Native American Fiber Program

Goose -the logo for Native American Fiber Program
Goose -the logo for Native American Fiber Program

Logo of the Native American Fiber Program

Indigenous people throughout the North American continent have cultivated, created, and propagated numerous fibers for a wide variety of practical uses long before the arrival of European settlers. From clothing, basketry, netting, and building materials, the fiber innovations and knowledge that maintained Indigenous existence often included cultivation, propagation, generational skill and knowledge bases, and an understanding of place-based lands and environments. Plant based fibers are as numerous as the Indigenous communities who steward them. These practices, unfortunately, have largely been displaced through the removal of Indigenous people from their lands, acculturation of Indigenous communities into mainstream capitalist systems, and the introduction of replacement materials such as metals and plastic. However, there are pockets of Indigenous fiber practitioners who maintain and build upon these long-standing fiber practices.

The purpose of the Native American Fiber Program is to support communities and practitioners who still maintain place-based fiber practices, as well as support the production of fiber in tribal communities utilizing regenerative agriculture practices. It’s mission is to perpetuate Indigenous fiber knowledge, arts, and economic opportunities.

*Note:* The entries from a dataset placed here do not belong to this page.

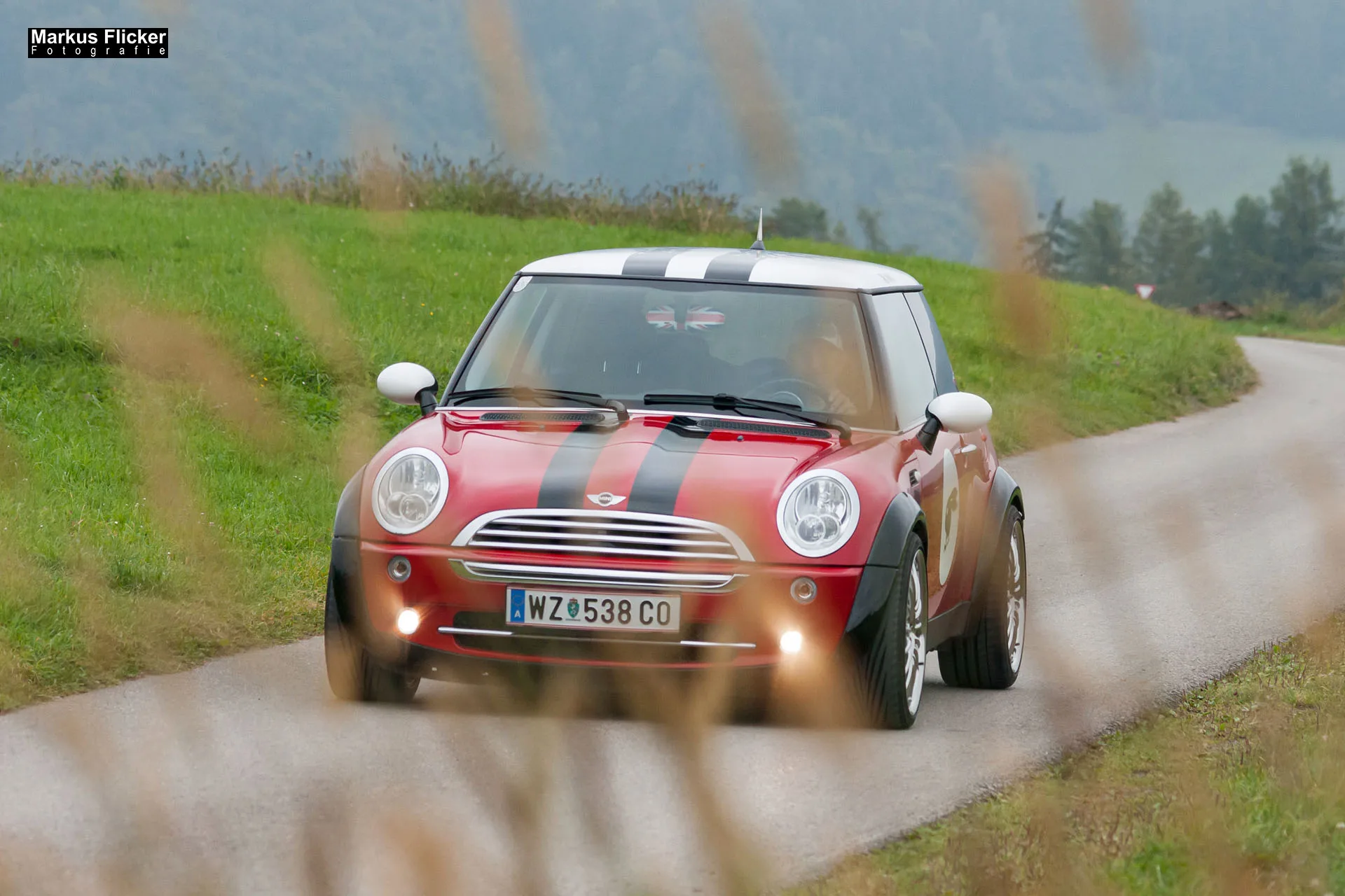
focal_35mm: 225
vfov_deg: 6.1
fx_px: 8406
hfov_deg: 9.1
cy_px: 448
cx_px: 672
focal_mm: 150
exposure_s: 1/800
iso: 800
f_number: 6.3
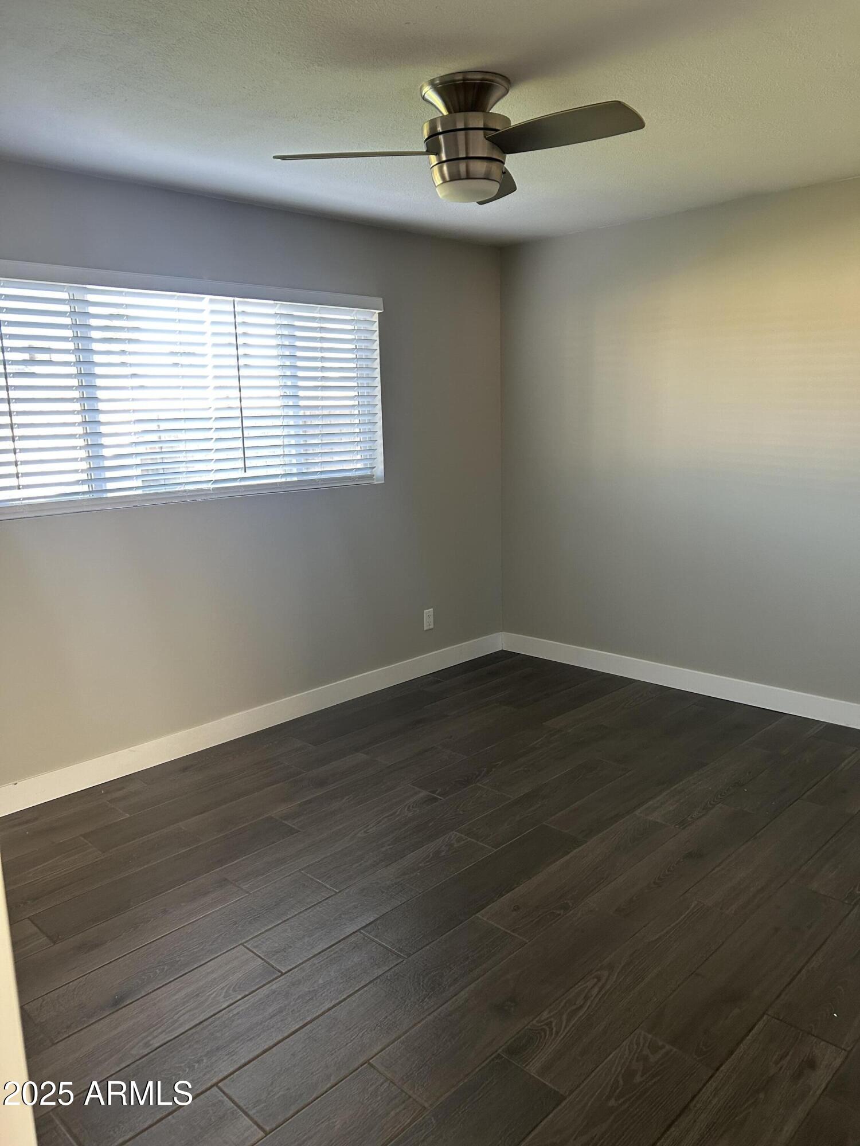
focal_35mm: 26
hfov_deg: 53.1
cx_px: 430
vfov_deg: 67.3
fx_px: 861
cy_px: 573
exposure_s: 1/83
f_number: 1.5
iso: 125
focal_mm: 5.7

Oneida Hemp Fiber Farm, 2019

The Native American Fiber Program has two components:

  • The Tribal Hemp Project is focused on developing a hemp industry that would serve both Indian Country development and nation-wide markets, with a priority on economic development in Indian Country. The project focuses on creating an entire supply chain within Indian Country that serve Indian Country, from the growing of raw materials, financing, value added product development, and eventually product market.
  • The Traditional Indigenous Fiber Project is focused on cultivating, supporting, and protecting traditional Indigenous fiber skills, communities, and practices. Because of issues around land access, environmental degradation, cultural assimilation, and competing interests, many traditional indigenous fiber arts are being replaced, reduced, and forgotten. Traditional indigenous fiber production practices foster regenerative agriculture and environmental stewardship, while also providing an important alternative to destructive plastics.